On June 23, a band of teenagers attacked a Roma camp near Lviv. It was the latest in a series of unprovoked attacks on Roma encampments around Ukraine this year, but this tragedy was the bloodiest: A 24-yearold was stabbed to death. Seven more, including a ten-year-old boy, were injured.
This rising violence, and the fear-mongering, hateful rhetoric that often goes with it, can seem like it’s from a bygone era. And yet, dislike and suspicion of Roma remain commonplace in Ukrainian society. Many feel that Roma are thieves, swindlers, and social degenerates who had it coming.
But that’s no justification for the denial and inaction that have accompanied these attacks — for the police disinterest, and, this week, for the prominent politicians who have broadly implied that Russia and Russian agents are behind the attack.
It may be comforting to believe that Russian money or influence stand behind the June 23 savagery — but as of yet, this is unsubstantiated.

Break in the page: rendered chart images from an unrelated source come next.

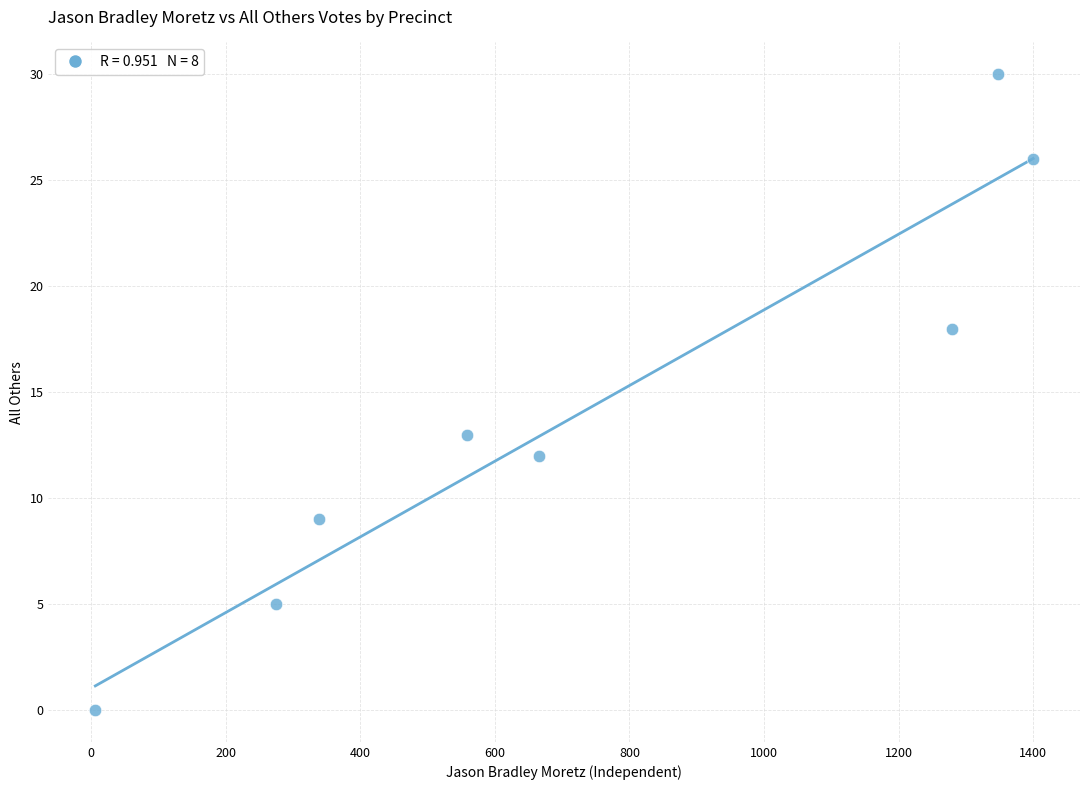

What Y value in the scatter plot is closest to 15?

13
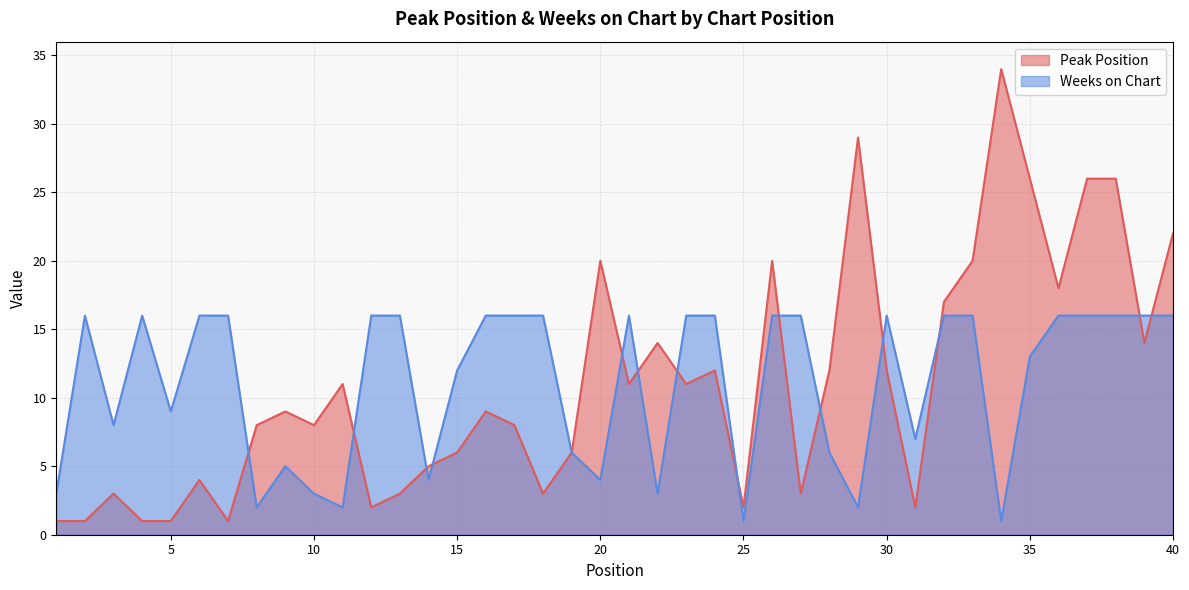

Between 3 and 26, which is larger?

26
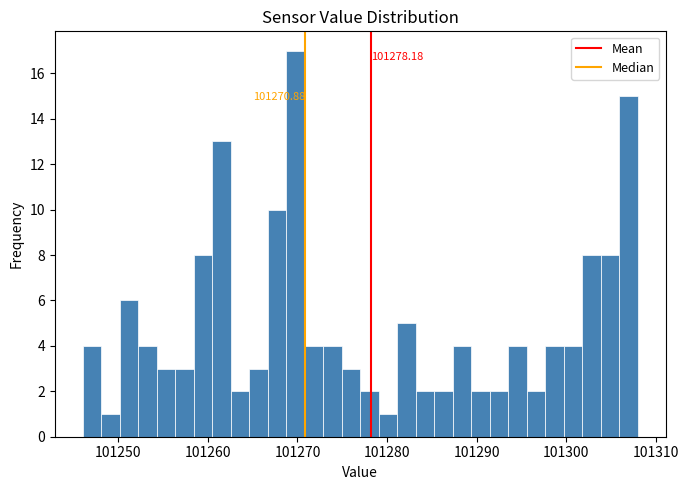

Read against the x-axis, roughly where is the centre of the tallest bar?

101270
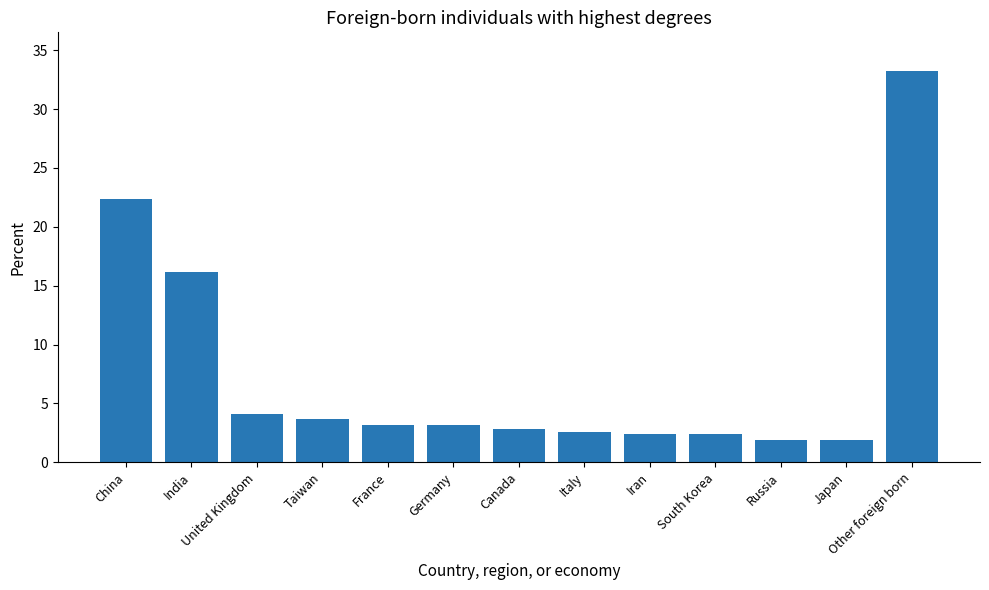

What is the smallest value displayed?

1.9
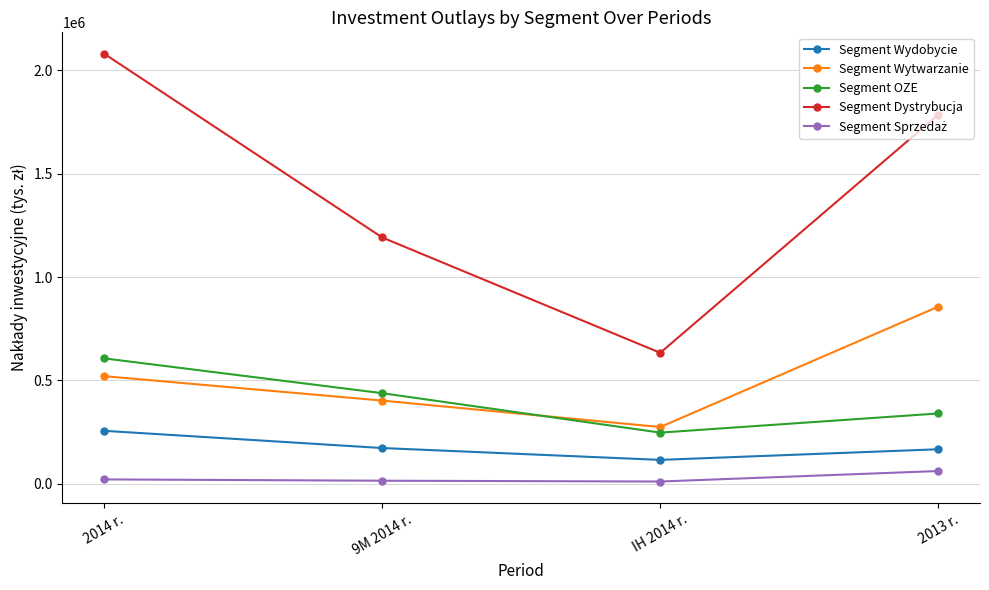

The value of Segment Wytwarzanie at IH 2014 r. is 274748. True or false?

True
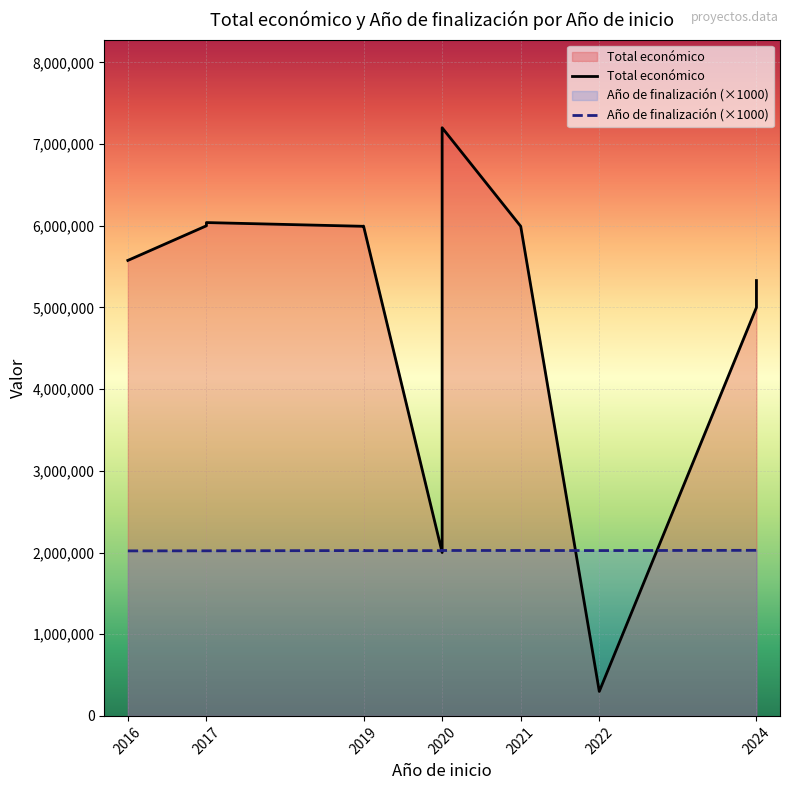

Which series has the largest range (max minus min)?

Total económico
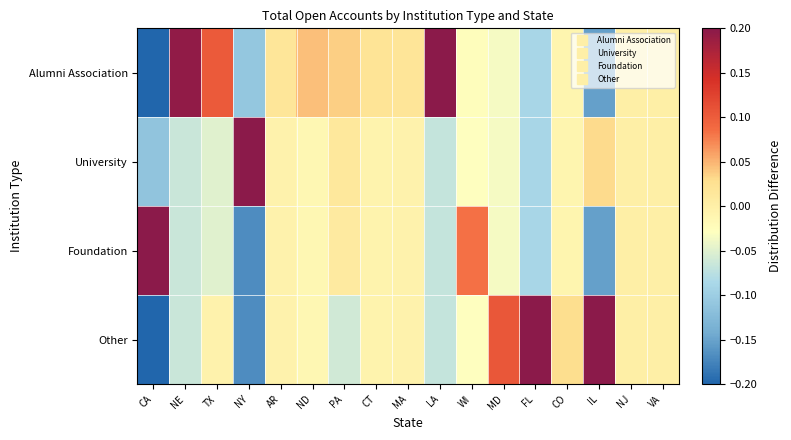

Which has a higher value, VA or NY?

VA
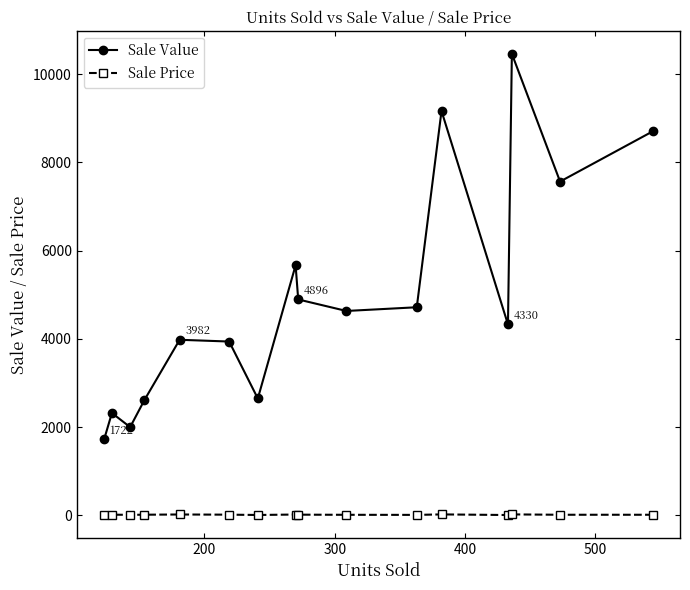

At how many categories does at least one series exceed 6467?

4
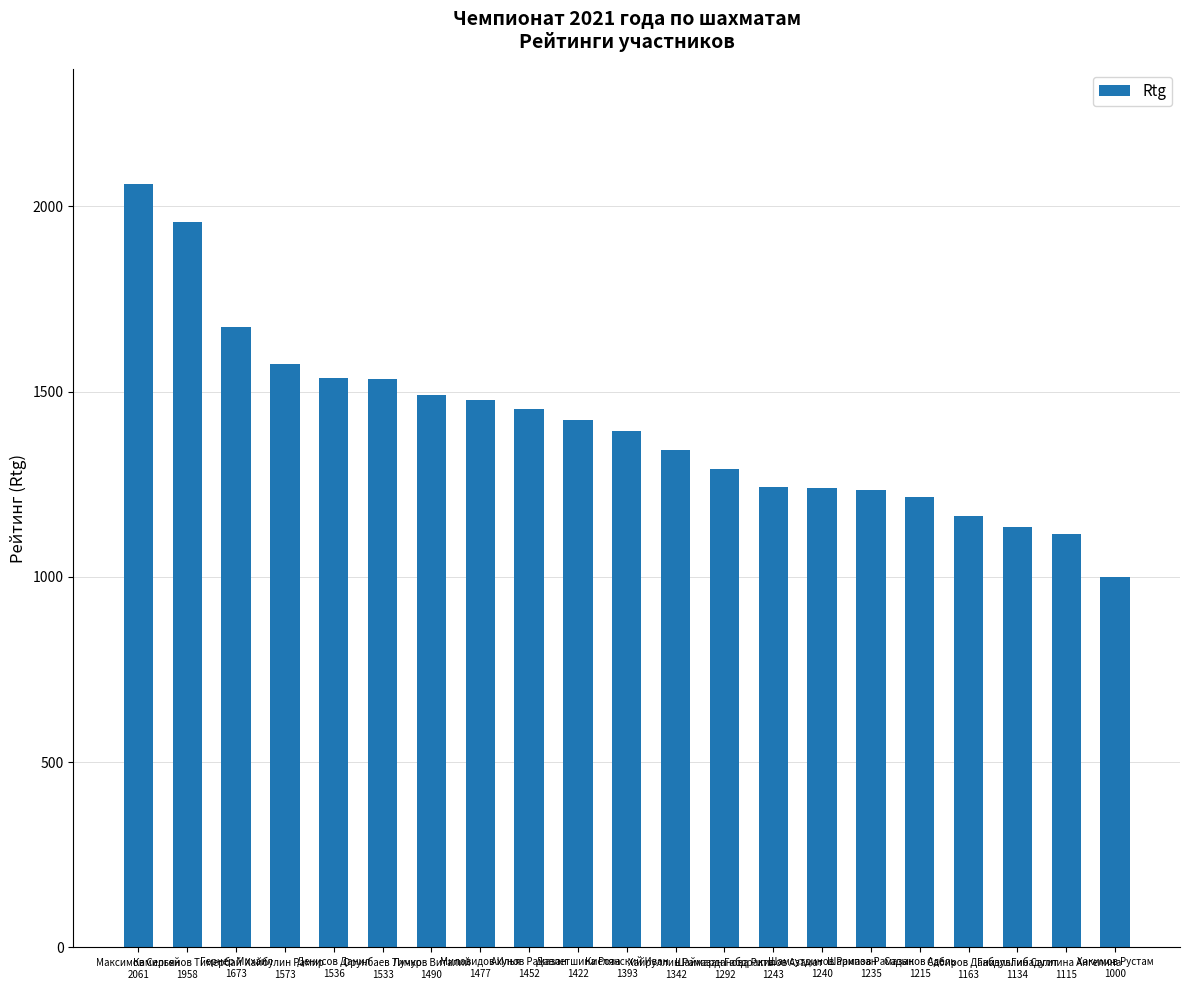

Is it true that the value at Камильянов Тимербай
1958 is 2932?

False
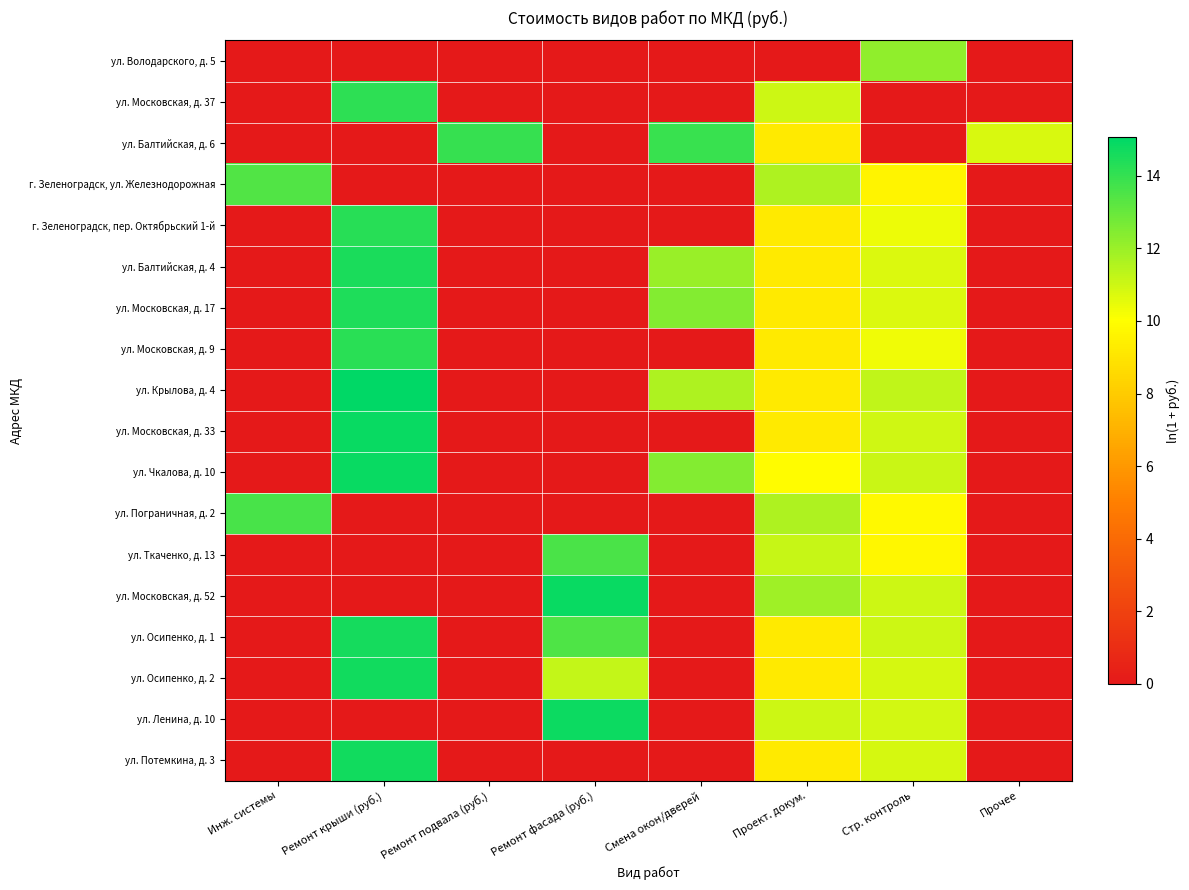

Reading left to right, list all the values displayed in this chart.

ул. Володарского, д. 5: Инж. системы=0.0	Ремонт крыши (руб.)=0.0	Ремонт подвала (руб.)=0.0	Ремонт фасада (руб.)=0.0	Смена окон/дверей=0.0	Проект. докум.=0.0	Стр. контроль=12.2	Прочее=0.0
ул. Московская, д. 37: Инж. системы=0.0	Ремонт крыши (руб.)=14.1	Ремонт подвала (руб.)=0.0	Ремонт фасада (руб.)=0.0	Смена окон/дверей=0.0	Проект. докум.=11.0	Стр. контроль=0.0	Прочее=0.0
ул. Балтийская, д. 6: Инж. системы=0.0	Ремонт крыши (руб.)=0.0	Ремонт подвала (руб.)=14.0	Ремонт фасада (руб.)=0.0	Смена окон/дверей=13.9	Проект. докум.=9.2	Стр. контроль=0.0	Прочее=10.8
г. Зеленоградск, ул. Железнодорожная: Инж. системы=13.4	Ремонт крыши (руб.)=0.0	Ремонт подвала (руб.)=0.0	Ремонт фасада (руб.)=0.0	Смена окон/дверей=0.0	Проект. докум.=11.6	Стр. контроль=9.6	Прочее=0.0
г. Зеленоградск, пер. Октябрьский 1-й: Инж. системы=0.0	Ремонт крыши (руб.)=14.3	Ремонт подвала (руб.)=0.0	Ремонт фасада (руб.)=0.0	Смена окон/дверей=0.0	Проект. докум.=9.2	Стр. контроль=10.4	Прочее=0.0
ул. Балтийская, д. 4: Инж. системы=0.0	Ремонт крыши (руб.)=14.5	Ремонт подвала (руб.)=0.0	Ремонт фасада (руб.)=0.0	Смена окон/дверей=12.0	Проект. докум.=9.2	Стр. контроль=10.7	Прочее=0.0
ул. Московская, д. 17: Инж. системы=0.0	Ремонт крыши (руб.)=14.4	Ремонт подвала (руб.)=0.0	Ремонт фасада (руб.)=0.0	Смена окон/дверей=12.4	Проект. докум.=9.2	Стр. контроль=10.7	Прочее=0.0
ул. Московская, д. 9: Инж. системы=0.0	Ремонт крыши (руб.)=14.2	Ремонт подвала (руб.)=0.0	Ремонт фасада (руб.)=0.0	Смена окон/дверей=0.0	Проект. докум.=9.2	Стр. контроль=10.3	Прочее=0.0
ул. Крылова, д. 4: Инж. системы=0.0	Ремонт крыши (руб.)=15.1	Ремонт подвала (руб.)=0.0	Ремонт фасада (руб.)=0.0	Смена окон/дверей=11.6	Проект. докум.=9.2	Стр. контроль=11.2	Прочее=0.0
ул. Московская, д. 33: Инж. системы=0.0	Ремонт крыши (руб.)=14.8	Ремонт подвала (руб.)=0.0	Ремонт фасада (руб.)=0.0	Смена окон/дверей=0.0	Проект. докум.=9.2	Стр. контроль=11.0	Прочее=0.0
ул. Чкалова, д. 10: Инж. системы=0.0	Ремонт крыши (руб.)=14.9	Ремонт подвала (руб.)=0.0	Ремонт фасада (руб.)=0.0	Смена окон/дверей=12.5	Проект. докум.=9.9	Стр. контроль=11.1	Прочее=0.0
ул. Пограничная, д. 2: Инж. системы=13.6	Ремонт крыши (руб.)=0.0	Ремонт подвала (руб.)=0.0	Ремонт фасада (руб.)=0.0	Смена окон/дверей=0.0	Проект. докум.=11.6	Стр. контроль=9.8	Прочее=0.0
ул. Ткаченко, д. 13: Инж. системы=0.0	Ремонт крыши (руб.)=0.0	Ремонт подвала (руб.)=0.0	Ремонт фасада (руб.)=13.6	Смена окон/дверей=0.0	Проект. докум.=11.2	Стр. контроль=9.7	Прочее=0.0
ул. Московская, д. 52: Инж. системы=0.0	Ремонт крыши (руб.)=0.0	Ремонт подвала (руб.)=0.0	Ремонт фасада (руб.)=14.9	Смена окон/дверей=0.0	Проект. докум.=11.9	Стр. контроль=11.0	Прочее=0.0
ул. Осипенко, д. 1: Инж. системы=0.0	Ремонт крыши (руб.)=14.6	Ремонт подвала (руб.)=0.0	Ремонт фасада (руб.)=13.5	Смена окон/дверей=0.0	Проект. докум.=9.2	Стр. контроль=11.0	Прочее=0.0
ул. Осипенко, д. 2: Инж. системы=0.0	Ремонт крыши (руб.)=14.7	Ремонт подвала (руб.)=0.0	Ремонт фасада (руб.)=11.2	Смена окон/дверей=0.0	Проект. докум.=9.2	Стр. контроль=10.8	Прочее=0.0
ул. Ленина, д. 10: Инж. системы=0.0	Ремонт крыши (руб.)=0.0	Ремонт подвала (руб.)=0.0	Ремонт фасада (руб.)=14.8	Смена окон/дверей=0.0	Проект. докум.=11.0	Стр. контроль=10.9	Прочее=0.0
ул. Потемкина, д. 3: Инж. системы=0.0	Ремонт крыши (руб.)=14.7	Ремонт подвала (руб.)=0.0	Ремонт фасада (руб.)=0.0	Смена окон/дверей=0.0	Проект. докум.=9.2	Стр. контроль=10.8	Прочее=0.0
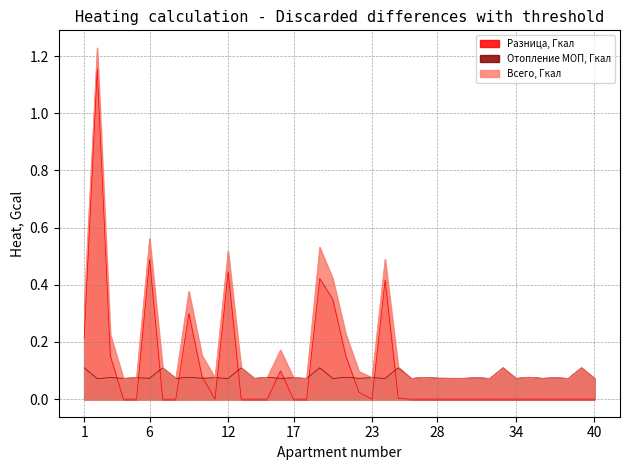

Reading right to left, extract all data points from this chart.

Разница, Гкал: 40=0.0	39=0.0	38=0.0	37=0.0	36=0.0	35=0.0	34=0.0	33=0.0	32=0.0	31=0.0	30=0.0	29=0.0	28=0.0	27=0.0	26=0.0	25=0.0	24=0.4	23=0.0	22=0.0	21=0.1	20=0.3	19=0.4	18=0.0	17=0.0	16=0.1	15=0.0	14=0.0	13=0.0	12=0.4	11=0.0	10=0.1	9=0.3	8=0.0	7=0.0	6=0.5	5=0.0	4=0.0	3=0.2	2=1.2	1=0.2
Отопление МОП, Гкал: 40=0.1	39=0.1	38=0.1	37=0.1	36=0.1	35=0.1	34=0.1	33=0.1	32=0.1	31=0.1	30=0.1	29=0.1	28=0.1	27=0.1	26=0.1	25=0.1	24=0.1	23=0.1	22=0.1	21=0.1	20=0.1	19=0.1	18=0.1	17=0.1	16=0.1	15=0.1	14=0.1	13=0.1	12=0.1	11=0.1	10=0.1	9=0.1	8=0.1	7=0.1	6=0.1	5=0.1	4=0.1	3=0.1	2=0.1	1=0.1
Всего, Гкал: 40=0.1	39=0.1	38=0.1	37=0.1	36=0.1	35=0.1	34=0.1	33=0.1	32=0.1	31=0.1	30=0.1	29=0.1	28=0.1	27=0.1	26=0.1	25=0.1	24=0.5	23=0.1	22=0.1	21=0.2	20=0.4	19=0.5	18=0.1	17=0.1	16=0.2	15=0.1	14=0.1	13=0.1	12=0.5	11=0.1	10=0.2	9=0.4	8=0.1	7=0.1	6=0.6	5=0.1	4=0.1	3=0.2	2=1.2	1=0.3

A Bellingcat report handily demonstrates that the social network “Sober and Angry Youth” has chapters all over Ukraine, Russia and Belarus. You don’t need to look to the Kremlin to find racist, violent, neo-Nazi ideologies — and their adherents.
Hatred of Roma is, unfortunately, homegrown. And even if those Lviv teenagers had somehow been recruited into the attack by Russian secret services, their actions played on a history of prejudice that Ukraine must confront and solve.